AIDS vaccine for SA to come under the spotlight at AIDS 2000

South African AIDS Vaccine Initiative (SAAVI) scientists and co-workers will present some 25 papers at the World AIDS Conference to be held in Durban in July.

Dr Walter Prozesky, research co-ordinator at the Medical Research Council and head of SAAVI, will chair a round table session on the vaccine for Africa at the conference.

Prozesky said SA scientists have agreed to set a goal to develop a model or proto-type vaccine by 2005.

He said the vaccine had to be affordable and generally accessible to all countries that form part of the Southern African Development Community.

“It is an educated guess in the end, but in my opinion we will have a vaccine within the next five years,” Prozesky said.

Phase 1 of the trials will involve about 45 volunteers from various backgrounds and states of health.

This phase will assess the safety and possible serious side effects of the drug, necessitating such a small group.

Phase 2 will involve between 200 and 300 volunteers. “It will be a spectrum of people who will be tested to answer various questions such as more data on safety issues as well as an indication of proof on principle.

In other words does the vaccine really do something to their immune system,” Prozesky said.

This could include women, men, people who already have AIDS and children.

Phase 3 will involve between 2 000 and 3 000 volunteers in a real life situation.

“Here we will go into an area with high infection rates. Half of the people will be immunised with a placebo vaccine and the other half with the real vaccine,” Prozesky explained.

The trial will be double blind, which means nobody, except for the computer will know who received which vaccine.

At the end the code is broken with results on whether the vaccine worked.

“This part of the trial does pose many ethical problems and you may have falsely raised the hopes of those who received the placebo vaccine,” he said.

Prozesky confirmed that they recently met with the MCC to establish what “they would want us to put before them (in our application for phase 1)”.
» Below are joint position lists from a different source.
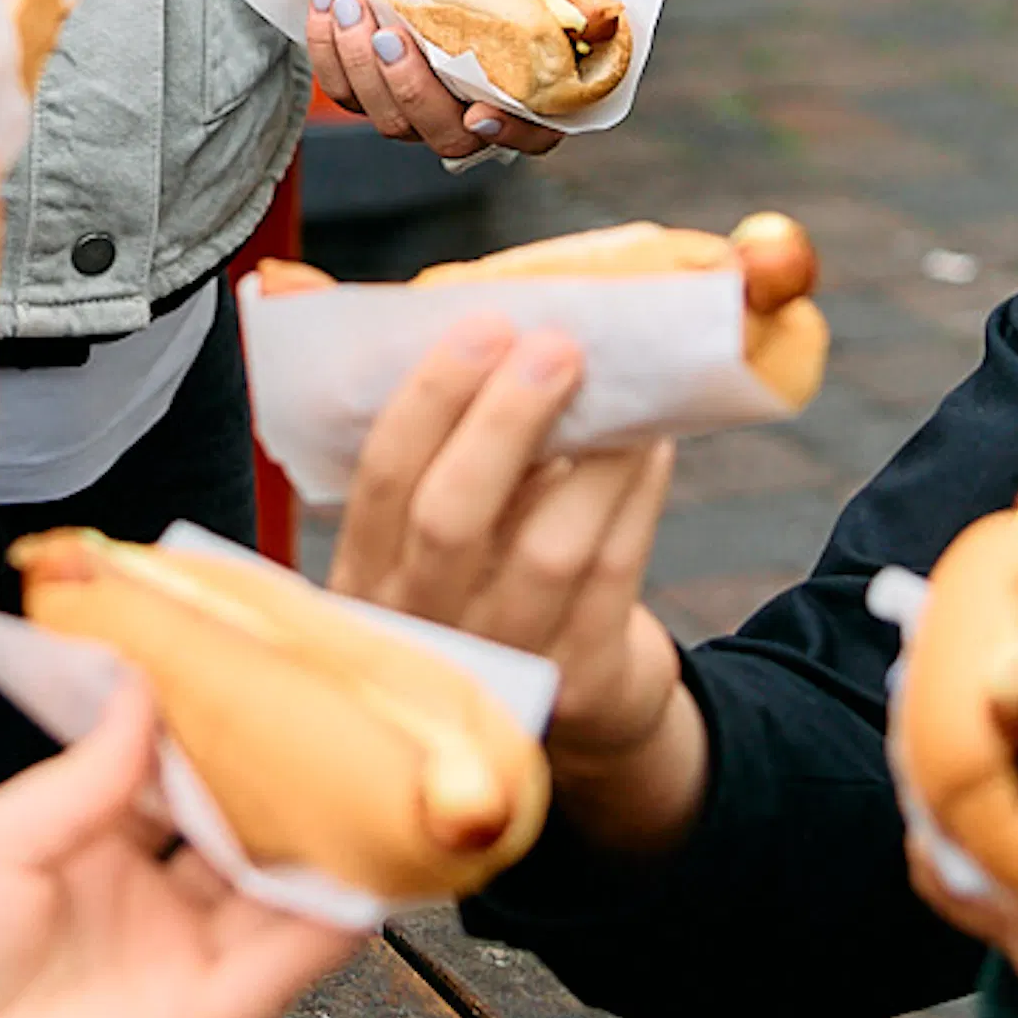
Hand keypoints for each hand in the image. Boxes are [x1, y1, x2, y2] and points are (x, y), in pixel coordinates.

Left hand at [0, 686, 359, 1017]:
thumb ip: (81, 775)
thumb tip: (141, 689)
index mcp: (71, 849)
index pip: (158, 772)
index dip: (203, 725)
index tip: (247, 666)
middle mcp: (132, 901)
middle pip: (226, 825)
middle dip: (275, 773)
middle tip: (327, 706)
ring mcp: (172, 960)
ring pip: (271, 887)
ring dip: (320, 839)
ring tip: (372, 771)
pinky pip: (286, 961)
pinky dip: (333, 918)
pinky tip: (372, 869)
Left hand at [304, 0, 562, 165]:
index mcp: (531, 99)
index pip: (532, 136)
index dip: (508, 133)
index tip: (481, 113)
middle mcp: (474, 121)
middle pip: (442, 134)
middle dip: (408, 85)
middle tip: (387, 32)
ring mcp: (420, 114)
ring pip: (386, 119)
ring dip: (358, 63)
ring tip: (346, 3)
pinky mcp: (372, 95)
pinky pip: (345, 93)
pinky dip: (328, 52)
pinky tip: (324, 6)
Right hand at [329, 318, 692, 850]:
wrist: (570, 710)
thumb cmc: (490, 579)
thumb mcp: (428, 532)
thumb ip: (428, 444)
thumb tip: (416, 307)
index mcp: (367, 579)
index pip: (381, 483)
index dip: (429, 400)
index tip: (483, 327)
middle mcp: (424, 628)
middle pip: (452, 518)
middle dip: (505, 420)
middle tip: (557, 347)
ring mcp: (505, 661)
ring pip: (549, 550)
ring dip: (593, 457)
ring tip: (621, 394)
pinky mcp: (582, 679)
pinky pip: (616, 572)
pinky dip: (637, 496)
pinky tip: (650, 446)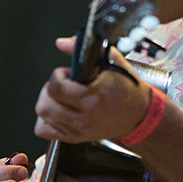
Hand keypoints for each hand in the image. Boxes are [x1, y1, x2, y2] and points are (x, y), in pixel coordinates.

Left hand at [33, 37, 149, 143]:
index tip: (68, 74)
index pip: (56, 88)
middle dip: (50, 90)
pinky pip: (45, 130)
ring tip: (63, 97)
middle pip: (44, 105)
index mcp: (93, 98)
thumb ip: (84, 49)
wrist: (139, 115)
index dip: (58, 76)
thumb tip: (63, 43)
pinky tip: (59, 111)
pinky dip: (47, 119)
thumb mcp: (112, 62)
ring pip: (43, 116)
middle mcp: (84, 118)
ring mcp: (79, 131)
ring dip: (48, 103)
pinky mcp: (75, 138)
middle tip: (63, 85)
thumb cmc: (127, 90)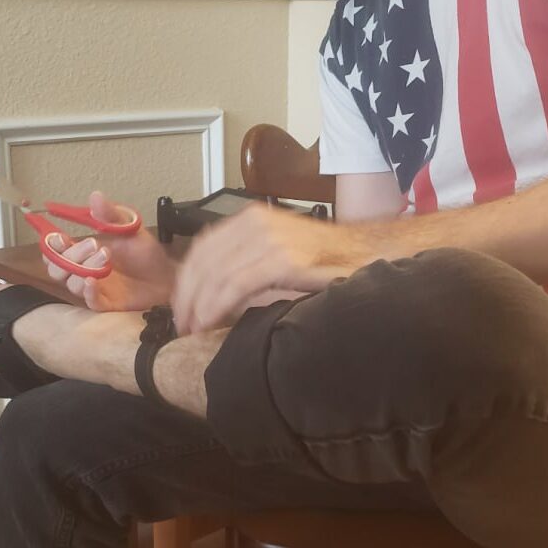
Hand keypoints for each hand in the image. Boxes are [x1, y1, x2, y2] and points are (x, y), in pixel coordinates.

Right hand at [42, 191, 176, 311]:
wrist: (167, 275)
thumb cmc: (146, 253)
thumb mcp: (129, 227)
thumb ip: (110, 214)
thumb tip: (95, 196)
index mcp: (84, 251)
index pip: (56, 250)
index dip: (52, 245)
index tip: (60, 236)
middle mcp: (84, 270)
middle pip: (57, 269)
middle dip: (70, 255)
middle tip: (93, 244)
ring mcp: (94, 287)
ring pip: (71, 284)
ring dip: (83, 269)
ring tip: (105, 256)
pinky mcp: (106, 303)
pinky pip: (88, 301)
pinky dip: (88, 291)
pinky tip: (93, 281)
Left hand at [170, 203, 369, 333]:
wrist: (368, 253)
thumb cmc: (327, 259)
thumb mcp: (279, 253)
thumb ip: (246, 264)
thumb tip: (211, 294)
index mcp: (251, 218)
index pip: (203, 247)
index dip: (186, 279)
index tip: (180, 306)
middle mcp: (256, 223)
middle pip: (203, 262)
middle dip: (186, 296)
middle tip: (181, 324)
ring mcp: (270, 239)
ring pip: (215, 274)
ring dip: (197, 305)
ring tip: (192, 328)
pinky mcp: (283, 259)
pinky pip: (236, 284)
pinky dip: (216, 305)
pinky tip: (209, 322)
“The delay in our vaccine development is caused mainly by waiting for the results of the different phases before going on to the next one,” he added.

Prozesky said they had two vaccines “that we would apply for phase 1 trials” which would probably commence early next year.

He said one testing site would definitely be in Durban or Hlabisa in KwaZulu-Natal, while the other would be either Chris Hani Baragwanath Hospital in Soweto on the University of Stellenbosch Medical School at Tygerberg Hospital in Cape Town.

He said four candidate vaccines were being developed at the University of Cape Town and one at the University of Stellenbosch.

“These vaccines could take a while because the development started later than those overseas.”

He said in the fast track group, which involved collaboration between South African and American scientists, two vaccines should be up for testing by early next year.

Prozesky said there were about 30 vaccines already being manufactured in the West, but that one of SAAVI’€™s prime responsibilities would be to develop vaccines tailor-made for the viruses prevalent in South Africa as well as to keep the price down. – Health-e News Service.